▶ **Required action**:
For this exercise, return all the data word for word, with images left out.
*** Data supplied Section Begins ***
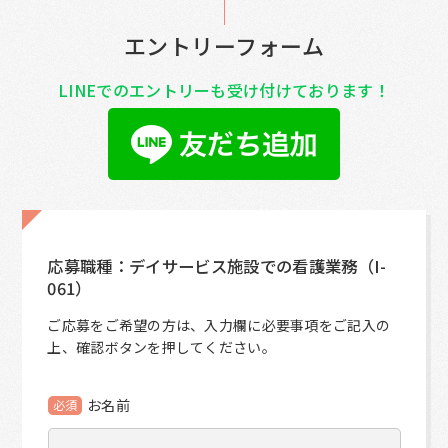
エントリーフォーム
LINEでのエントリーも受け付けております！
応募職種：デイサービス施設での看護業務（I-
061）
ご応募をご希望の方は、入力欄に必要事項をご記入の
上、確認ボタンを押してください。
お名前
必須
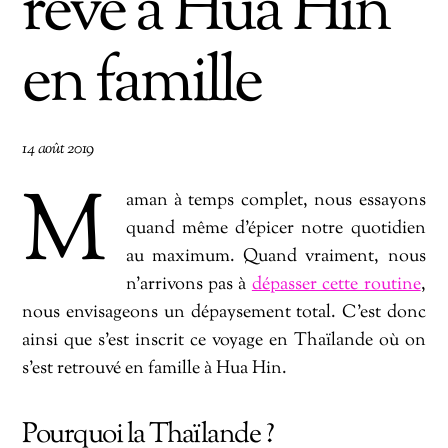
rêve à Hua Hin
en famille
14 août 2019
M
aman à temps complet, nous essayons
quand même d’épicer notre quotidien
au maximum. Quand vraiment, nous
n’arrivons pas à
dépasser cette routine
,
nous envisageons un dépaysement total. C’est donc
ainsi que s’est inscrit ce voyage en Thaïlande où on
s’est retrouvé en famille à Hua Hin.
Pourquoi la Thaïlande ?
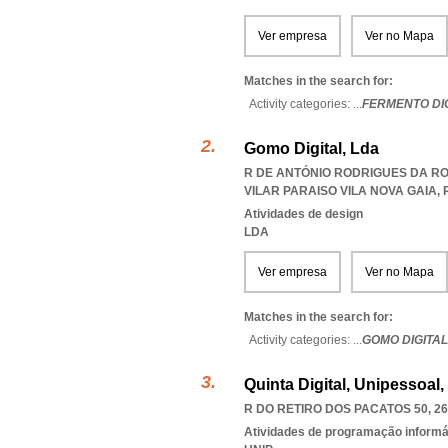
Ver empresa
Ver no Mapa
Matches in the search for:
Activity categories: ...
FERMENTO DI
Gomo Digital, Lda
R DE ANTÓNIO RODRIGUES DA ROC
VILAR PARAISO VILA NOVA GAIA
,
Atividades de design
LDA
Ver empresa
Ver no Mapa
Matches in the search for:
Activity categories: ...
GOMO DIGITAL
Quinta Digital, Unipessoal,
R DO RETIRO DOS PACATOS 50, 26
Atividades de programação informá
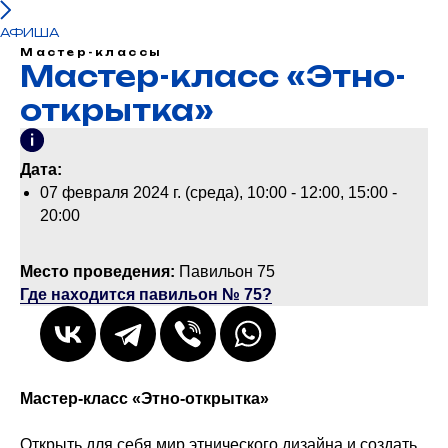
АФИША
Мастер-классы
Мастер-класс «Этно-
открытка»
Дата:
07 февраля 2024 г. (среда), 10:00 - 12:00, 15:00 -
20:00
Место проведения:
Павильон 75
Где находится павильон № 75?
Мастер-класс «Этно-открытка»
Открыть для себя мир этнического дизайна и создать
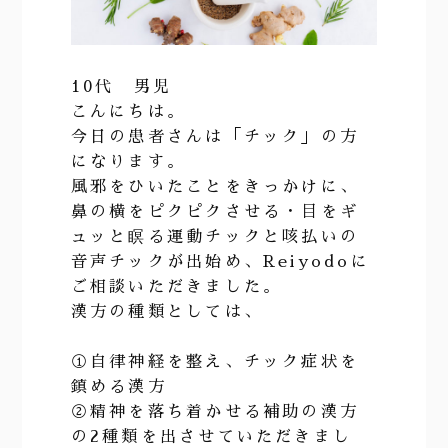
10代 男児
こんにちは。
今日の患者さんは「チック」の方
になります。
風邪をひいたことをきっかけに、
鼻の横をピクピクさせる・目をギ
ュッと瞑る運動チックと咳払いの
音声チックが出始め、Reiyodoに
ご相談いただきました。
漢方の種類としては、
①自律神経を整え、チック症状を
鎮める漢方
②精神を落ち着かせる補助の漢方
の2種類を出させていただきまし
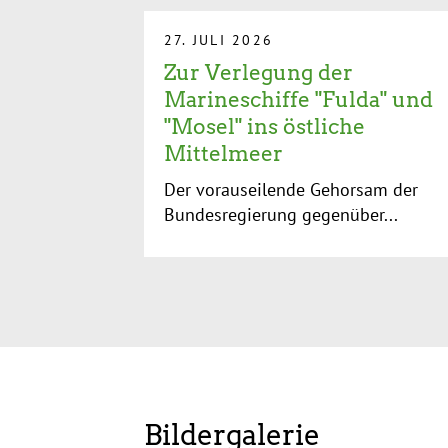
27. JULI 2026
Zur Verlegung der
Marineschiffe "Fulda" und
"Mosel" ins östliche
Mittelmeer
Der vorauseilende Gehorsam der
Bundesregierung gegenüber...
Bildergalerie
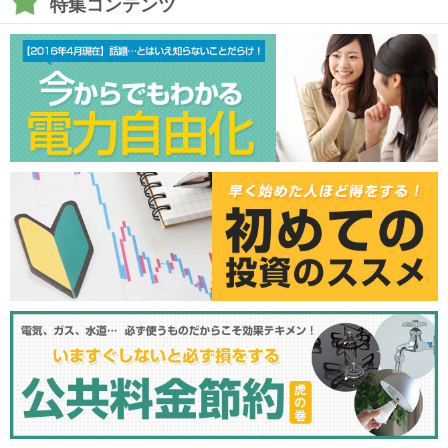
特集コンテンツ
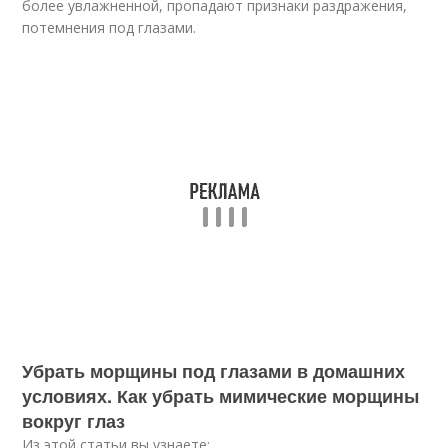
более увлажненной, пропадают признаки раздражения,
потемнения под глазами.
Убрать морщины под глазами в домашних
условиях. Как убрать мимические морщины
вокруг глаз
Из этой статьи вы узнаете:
*** Data supplied Section Ends ***
▶ **Completed exercise**:
エントリーフォーム
LINEでのエントリーも受け付けております！
応募職種：デイサービス施設での看護業務（I-
061）
ご応募をご希望の方は、入力欄に必要事項をご記入の
上、確認ボタンを押してください。
お名前
必須
rêve à Hua Hin
en famille
14 août 2019
M
aman à temps complet, nous essayons
quand même d’épicer notre quotidien
au maximum. Quand vraiment, nous
n’arrivons pas à
dépasser cette routine
,
nous envisageons un dépaysement total. C’est donc
ainsi que s’est inscrit ce voyage en Thaïlande où on
s’est retrouvé en famille à Hua Hin.
Pourquoi la Thaïlande ?
Ver empresa
Ver no Mapa
Matches in the search for:
Activity categories: ...
FERMENTO DI
Gomo Digital, Lda
R DE ANTÓNIO RODRIGUES DA ROC
VILAR PARAISO VILA NOVA GAIA
,
Atividades de design
LDA
Ver empresa
Ver no Mapa
Matches in the search for:
Activity categories: ...
GOMO DIGITAL
Quinta Digital, Unipessoal,
R DO RETIRO DOS PACATOS 50, 26
Atividades de programação informá
АФИША
Мастер-классы
Мастер-класс «Этно-
открытка»
Дата:
07 февраля 2024 г. (среда), 10:00 - 12:00, 15:00 -
20:00
Место проведения:
Павильон 75
Где находится павильон № 75?
Мастер-класс «Этно-открытка»
Открыть для себя мир этнического дизайна и создать
10代 男児
こんにちは。
今日の患者さんは「チック」の方
になります。
風邪をひいたことをきっかけに、
鼻の横をピクピクさせる・目をギ
ュッと瞑る運動チックと咳払いの
音声チックが出始め、Reiyodoに
ご相談いただきました。
漢方の種類としては、
①自律神経を整え、チック症状を
鎮める漢方
②精神を落ち着かせる補助の漢方
の2種類を出させていただきまし
27. JULI 2026
Zur Verlegung der
Marineschiffe "Fulda" und
"Mosel" ins östliche
Mittelmeer
Der vorauseilende Gehorsam der
Bundesregierung gegenüber...
Bildergalerie
特集コンテンツ
более увлажненной, пропадают признаки раздражения,
потемнения под глазами.
Убрать морщины под глазами в домашних
условиях. Как убрать мимические морщины
вокруг глаз
Из этой статьи вы узнаете:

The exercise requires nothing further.